Omdat iedere fiscale subsidie kan worden vervangen door een directe subsidie is het de vraag of de huidige vormgeving als belastinguitgave het meest optimaal is. Omdat de MRB en BPM zich richten op het gebruik respectievelijk de aanschaf van motorvoertuigen is een fiscale regeling binnen deze wet een logische en geschikte methode om de kosten van het houden van dergelijke motorvoertuigen te verlagen. De vormgeving als fiscale subsidie in de MRB en BPM bereikt de juiste doelgroep en beperkt het aantal dan wel de omvang van transacties tussen overheid en gebruikers.

Conclusie

De markt voor elektrische en hybride technieken bevindt zich nog in een pril stadium. Volledig elektrische voertuigen zijn er nog nauwelijks en pas in 2004 is er een substantieel aantal hybride voertuigen verkocht. Op basis van de huidige verkoopaantallen, is de verwachting dat er per einde van 2005 ruim 4500 hybride voertuigen op de Nederlandse wegen zullen rondrijden. Het budgettaire belang dat in 2005 gemoeid is met de fiscale faciliteiten wordt geschat tussen de 25 en 30 miljoen.

Op basis van de huidige stand van de techniek en het zeer kleine marktaandeel van hybride auto's, is het milieueffect in termen van energieverbruik en vervuiling vooralsnog beperkt. De huidige faciliteiten moeten eerder beschouwd worden als een investering in de ontwikkeling van deze technieken. De regeling beoogt dan ook de marktpositie van elektrische en hybride voertuigen ten opzichte van andere motorvoertuigen te verbeteren. De markt voor hybride voertuigen is sinds het afgelopen jaar duidelijk in beweging gekomen. Het ontbreken van concrete doelstellingen wat betreft het te bereiken marktaandeel van elektrische en hybride voertuigen maakt het meten van doelbereiking lastig. Wel is het zo dat de prijzen van elektrische en hybride voertuigen zonder het fiscale voordeel op dit moment flink hoger zouden zijn dan die van soortgelijke conventioneel aangedreven motorvoertuigen. In de marketing van deze voertuigen wordt om die reden het fiscale voordeel nagenoeg altijd prominent genoemd. De regeling lijkt dan ook een rol van betekenis te hebben gespeeld bij de huidige toetreding van deze technieken en heeft bijgedragen aan de herkenbaarheid van de hybride auto. De vraag in hoeverre de markttoetreding het gevolg is van de fiscale stimulans kan echter niet nauwkeurig worden beantwoord.

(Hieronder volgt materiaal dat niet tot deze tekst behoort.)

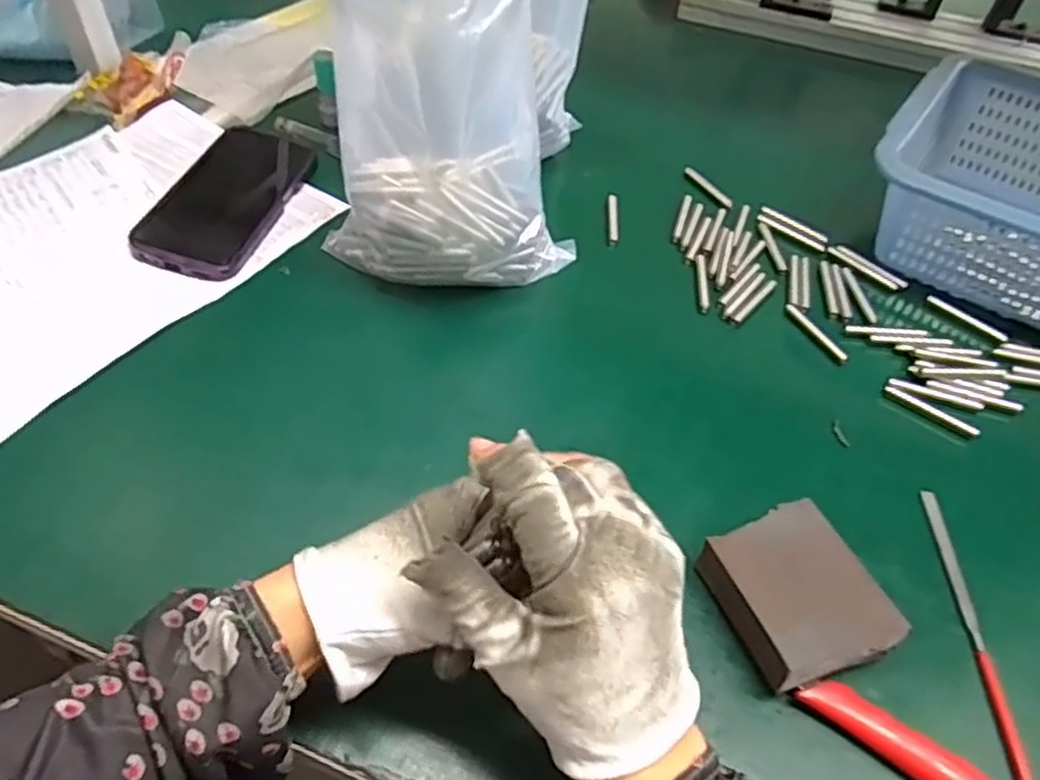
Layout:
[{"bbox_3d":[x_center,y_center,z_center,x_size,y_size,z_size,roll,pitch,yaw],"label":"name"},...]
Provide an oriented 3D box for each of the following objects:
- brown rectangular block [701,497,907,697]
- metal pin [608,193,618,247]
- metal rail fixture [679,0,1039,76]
[{"bbox_3d":[0.134,0.101,0.362,0.073,0.037,0.081,-14,51,-16],"label":"brown rectangular block"},{"bbox_3d":[0.075,-0.138,0.585,0.008,0.004,0.062,5,51,0],"label":"metal pin"},{"bbox_3d":[0.419,-0.412,0.784,0.488,0.105,0.097,17,50,11],"label":"metal rail fixture"}]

Van de door de regeling gestimuleerde technieken mag verwacht worden dat zij kunnen bijdragen aan de doelstelling om over tien tot twintig jaar tot schone en zuinige mobiliteit te komen. Uit het eigenlijk pas afgelopen jaar in enige mate op de markt komen van kwalificerende voertuigen kan worden afgeleid dat de toentertijd gekozen vormgeving en de voertuigenmarkt nog niet op elkaar aansloten. Daar staat tegenover dat de regeling in die periode weinig heeft gekost.

De vormgeving als fiscale subsidie bereikt de juiste doelgroep en beperkt het aantal en de omvang van transacties tussen overheid en gebruikers. Tot slot veroorzaakt de regeling nauwelijks aanvullende administratieve lasten of uitvoeringskosten ten opzichte van het op de weg brengen van een conventioneel motorvoertuig.